## Data section

──────

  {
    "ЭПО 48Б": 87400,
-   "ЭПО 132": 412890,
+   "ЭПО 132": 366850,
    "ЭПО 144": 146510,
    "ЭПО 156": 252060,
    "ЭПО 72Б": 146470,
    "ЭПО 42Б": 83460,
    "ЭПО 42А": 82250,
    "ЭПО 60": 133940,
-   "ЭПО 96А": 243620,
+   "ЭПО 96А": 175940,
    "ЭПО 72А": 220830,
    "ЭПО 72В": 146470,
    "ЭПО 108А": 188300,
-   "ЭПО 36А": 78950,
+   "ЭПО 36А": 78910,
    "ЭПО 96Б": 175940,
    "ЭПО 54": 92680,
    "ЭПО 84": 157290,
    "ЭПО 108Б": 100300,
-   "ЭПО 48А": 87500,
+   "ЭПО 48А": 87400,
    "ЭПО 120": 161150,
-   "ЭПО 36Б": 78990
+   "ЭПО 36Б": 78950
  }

──────

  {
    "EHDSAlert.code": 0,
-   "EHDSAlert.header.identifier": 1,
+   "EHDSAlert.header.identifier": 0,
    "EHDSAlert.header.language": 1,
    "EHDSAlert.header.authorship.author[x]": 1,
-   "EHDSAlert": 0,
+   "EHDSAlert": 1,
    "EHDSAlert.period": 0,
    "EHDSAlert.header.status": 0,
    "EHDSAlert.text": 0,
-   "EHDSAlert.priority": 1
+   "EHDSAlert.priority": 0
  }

──────

## What to do
State how many lines of the data above contain the string "header", leaving out everything but the number.

## Output of the exercise
5